5 Responses to “It’s too tiring”

  1. I don’t have any answers or solutions. It sounds really sucky, and I’m sorry you’re having to wrestle with this. *hug*

  2. Because if you quit, then who do I lean on when I’m broken and beaten down.

  3. I give up lots of things (and so does my husband), so the dogs can get what they need. They are never without food, veterinary care, or love, but it’s so hard right now.

    Strauss’s hematoma has returned for the 3rd time, and we’re looking at $250-300 to put an teat cannula in it, unless we decide to go for full surgery to heal it. Lord knows what that will cost.

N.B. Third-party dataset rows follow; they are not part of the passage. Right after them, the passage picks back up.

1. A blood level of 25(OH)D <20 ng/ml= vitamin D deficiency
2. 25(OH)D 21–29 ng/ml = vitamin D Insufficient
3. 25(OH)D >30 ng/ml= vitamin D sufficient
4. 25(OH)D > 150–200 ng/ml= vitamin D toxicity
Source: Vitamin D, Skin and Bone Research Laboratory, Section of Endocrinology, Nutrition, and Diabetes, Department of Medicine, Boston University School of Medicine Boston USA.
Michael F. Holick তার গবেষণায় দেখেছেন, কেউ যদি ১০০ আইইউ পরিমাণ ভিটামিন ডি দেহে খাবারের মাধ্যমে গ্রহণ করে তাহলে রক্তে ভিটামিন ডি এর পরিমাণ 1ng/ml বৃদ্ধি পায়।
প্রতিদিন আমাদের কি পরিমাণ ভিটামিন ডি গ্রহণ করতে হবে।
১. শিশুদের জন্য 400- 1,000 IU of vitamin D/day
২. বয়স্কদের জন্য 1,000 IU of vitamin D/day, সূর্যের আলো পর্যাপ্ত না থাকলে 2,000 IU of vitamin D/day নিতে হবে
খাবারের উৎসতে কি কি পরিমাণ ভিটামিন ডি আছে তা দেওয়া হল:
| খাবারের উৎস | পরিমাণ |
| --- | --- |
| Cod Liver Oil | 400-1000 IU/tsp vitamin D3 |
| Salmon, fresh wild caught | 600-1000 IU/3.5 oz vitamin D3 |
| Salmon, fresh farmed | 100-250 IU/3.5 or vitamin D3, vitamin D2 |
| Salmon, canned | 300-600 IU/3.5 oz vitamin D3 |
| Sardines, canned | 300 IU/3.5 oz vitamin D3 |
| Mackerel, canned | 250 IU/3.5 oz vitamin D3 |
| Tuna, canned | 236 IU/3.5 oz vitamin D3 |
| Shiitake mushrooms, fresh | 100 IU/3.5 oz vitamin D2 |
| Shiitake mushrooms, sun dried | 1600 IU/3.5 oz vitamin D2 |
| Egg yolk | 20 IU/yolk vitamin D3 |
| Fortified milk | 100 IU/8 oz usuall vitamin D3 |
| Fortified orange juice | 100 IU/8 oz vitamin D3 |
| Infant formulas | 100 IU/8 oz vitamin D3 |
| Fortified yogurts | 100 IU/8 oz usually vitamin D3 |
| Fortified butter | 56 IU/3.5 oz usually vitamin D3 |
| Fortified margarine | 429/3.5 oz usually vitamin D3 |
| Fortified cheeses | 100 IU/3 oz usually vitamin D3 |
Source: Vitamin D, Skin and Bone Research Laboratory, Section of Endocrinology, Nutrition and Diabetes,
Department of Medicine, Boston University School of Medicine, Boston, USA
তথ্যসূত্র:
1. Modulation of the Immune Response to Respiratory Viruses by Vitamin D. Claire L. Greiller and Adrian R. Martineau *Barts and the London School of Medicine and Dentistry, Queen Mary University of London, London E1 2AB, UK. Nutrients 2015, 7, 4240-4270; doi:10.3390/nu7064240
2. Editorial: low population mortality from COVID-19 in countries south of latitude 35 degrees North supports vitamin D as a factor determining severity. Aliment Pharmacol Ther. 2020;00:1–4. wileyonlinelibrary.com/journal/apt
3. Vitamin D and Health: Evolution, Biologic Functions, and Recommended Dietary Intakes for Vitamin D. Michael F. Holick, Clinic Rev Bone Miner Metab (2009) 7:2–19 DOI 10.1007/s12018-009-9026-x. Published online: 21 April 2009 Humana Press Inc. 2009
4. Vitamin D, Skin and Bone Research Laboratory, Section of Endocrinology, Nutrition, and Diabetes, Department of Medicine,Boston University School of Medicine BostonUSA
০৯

    I need new glasses lenses in the worst way, and cannot afford them, and knowing that soon I may lose the last of my freedom and not be able to drive anymore? It’s not just daunting, it’s sickening.

    I shouldn’t need to rely on people to get around for my whole life, and it is beyond not fair. And anybody that tells me “life is not fair” I will happily smack in the face, because with life there should come a level of fairness, and security, and the lack of it is brutal, and crushing.

  4. Wait…I thought that insurance companies couldn’t deny people based on preexisting conditions anymore. Is that a part of the big old health care plan that hasn’t yet taken effect, or am I just wrong on this one?

  5. My understanding is basically “We’ll insure you, but not really”. What it comes down to is that I don’t get to have a yearly premium and continue my policy like everybody else. I would have to reapply for insurance EVERY year, and there’s no guarantees my rates would always be the same.